Comparison of Studies Evaluating cardiac MRI After PIMS‐TS

First Author, Citation	Year	N	Age	Cohort Description	Major Findings
Blondiaux 6	2020	4	6–12	Retrospective cohort	75% with diffuse myocardial edema by T2‐weighted imaging and abnormal native T1 mapping, with no evidence of late gadolinium enhancement at up to 15 days post‐illness
Prieto 7	2021	5	5–12	Retrospective cohort	No evidence of cardiac MRI abnormalities ~16 days post‐illness
Webster 8	2021	6	13–18	Prospective cohort, compared against existing controls	No evidence of cardiac MRI abnormalities ~60 days post‐illness (no LGE imaging)
Bartoszek 9	2021	18	8–17	Retrospective cohort	No evidence of cardiac MRI abnormalities ~90 days postinfection (including LGE imaging)
Theocharis 5	2020	20	5–16	Retrospective cohort	35% with LV dysfunction, edema in 50%, 100% impairment in systolic strain indices ~20 days post‐illness
Valverde 10	2021	42	3–12	Internet‐based retrospective survey of active PIMS‐TS patients; only 15% with cardiac MRI	33% with T2 hyperintensity, 24% with pericardial effusion, 14% with late gadolinium enhancement. Timing of cardiac MRI is unclear from survey methods

LGE = late gadolinium enhancement; LV = left ventricular.

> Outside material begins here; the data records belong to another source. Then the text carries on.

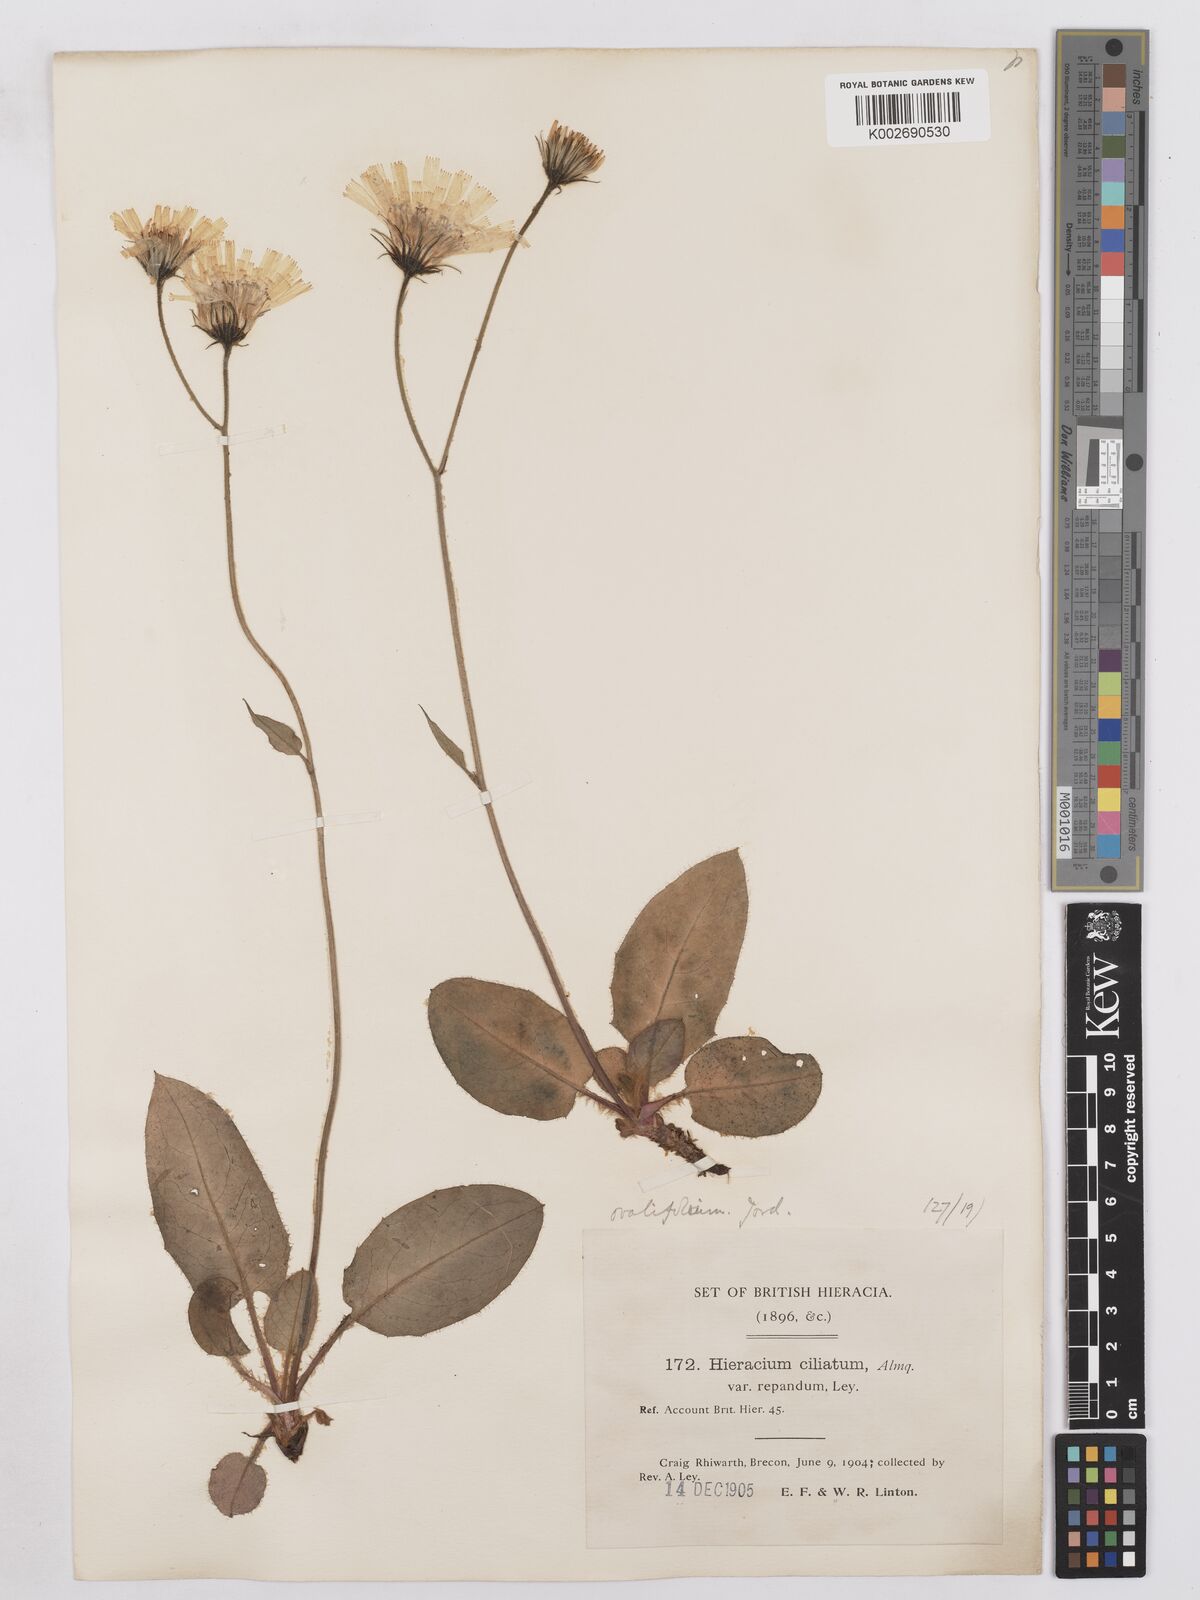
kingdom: Plantae
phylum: Tracheophyta
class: Magnoliopsida
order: Asterales
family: Asteraceae
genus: Hieracium
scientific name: Hieracium repandulare
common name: Repand-leaved hawkweed
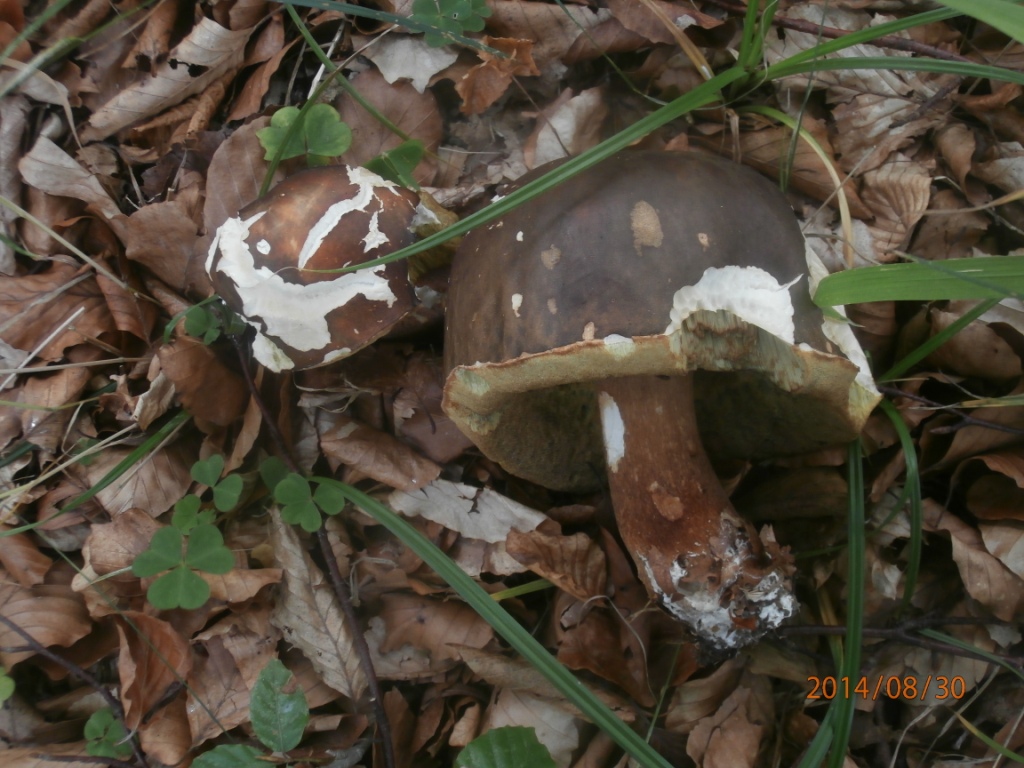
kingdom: Fungi
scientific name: Fungi
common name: bronze-rørhat
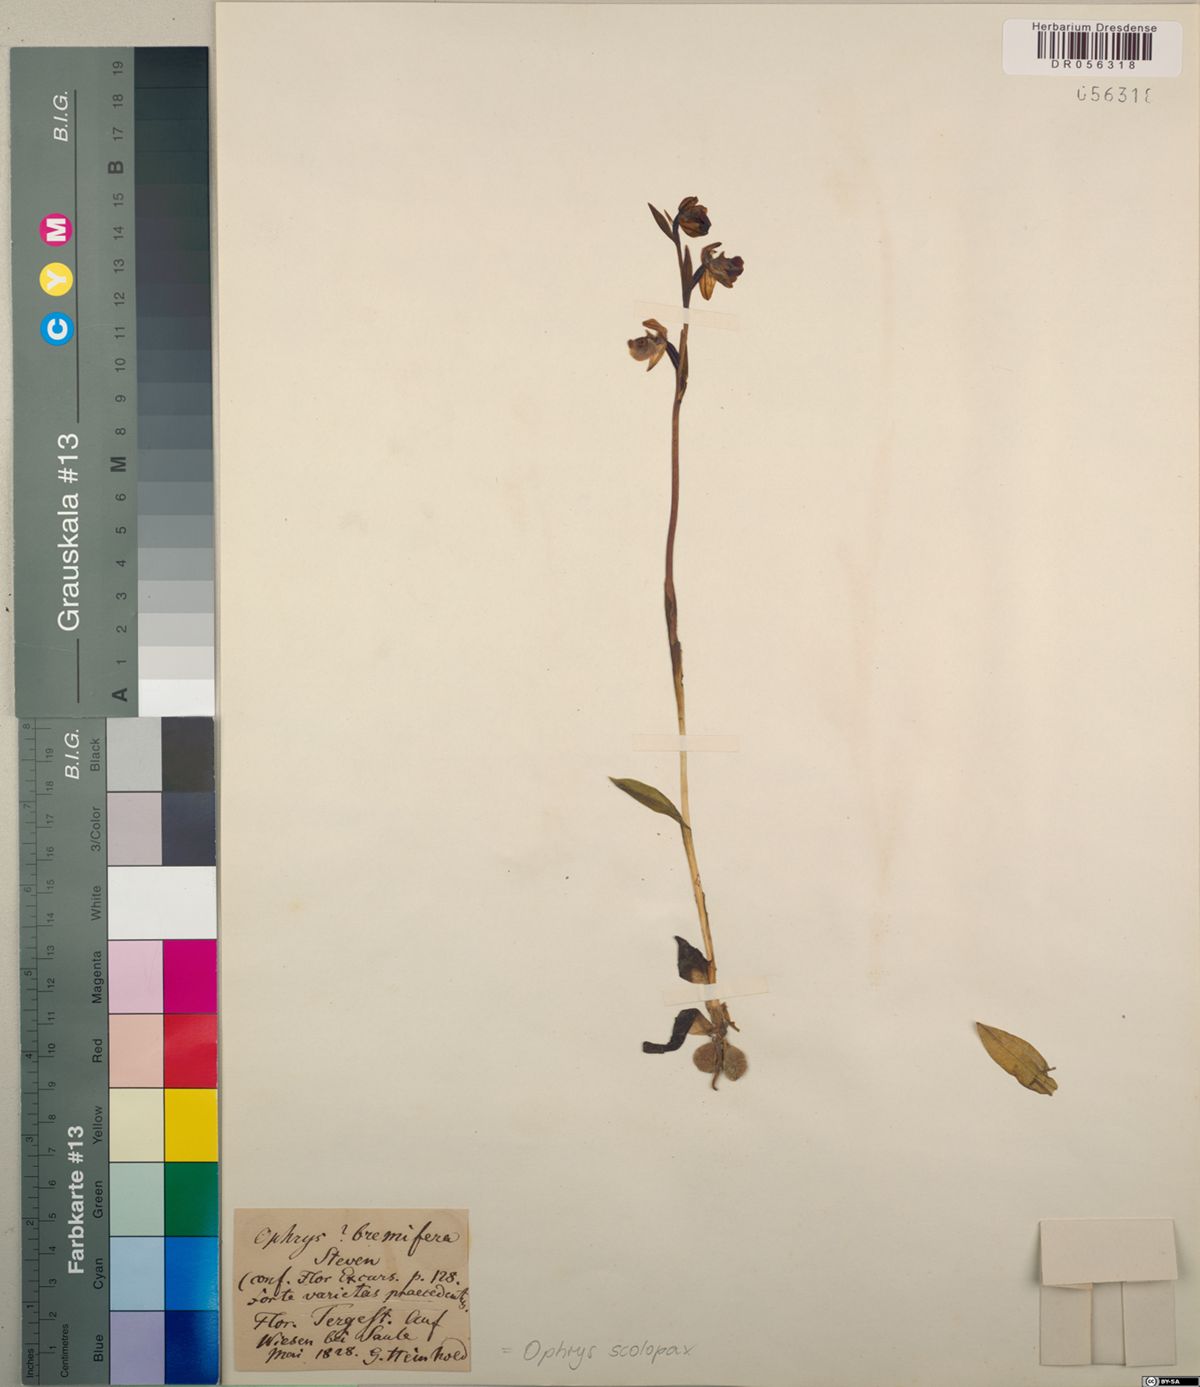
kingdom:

Clinicians are left with the difficulty of reconciling some reports that have shown myocardial scarring after PIMS‐TS and even one larger survey‐based study that reported late gadolinium enhancement on cardiac MRI in 14% of patients with these newer data that show fewer or no long‐term complications. When balancing the utility of post‐hospitalization cardiac MRI and the potential risks of repeated gadolinium‐based contrast exposure, we must bear in mind that early reports of new disease states tend to overrepresent severe findings. The presence of severe disease is part of what allows a new entity to be distinguished from the usual variation in existing clinical entities. This occurred early in PIMS‐TS as clinicians realized that children were not presenting with sepsis or unrelated disease, but with a postinfectious inflammatory condition related to SARS‐CoV‐2 (severe acute respiratory syndrome coronavirus 2) that presented similarly to Kawasaki disease or toxic shock syndrome. However, as the new case definitions were applied over a broader population, less severe manifestations were recognized and incorporated into the disease. Thus, it is not surprising that follow‐up studies, such as the current one by Bartoszek et al, demonstrate lower levels of cardiac involvement (or no cardiac involvement).

In summary, the lack of positive findings on post‐hospitalization MRI following MIS‐C may indeed support the hypothesis that cardiac manifestations are indirect and transient and may also decrease enthusiasm for follow‐up MRI, especially when contrast may be administered. These findings, however, should not be taken as a definitive conclusion that late cardiac involvement cannot occur, but only that cardiac manifestations are not as ubiquitous as originally assumed.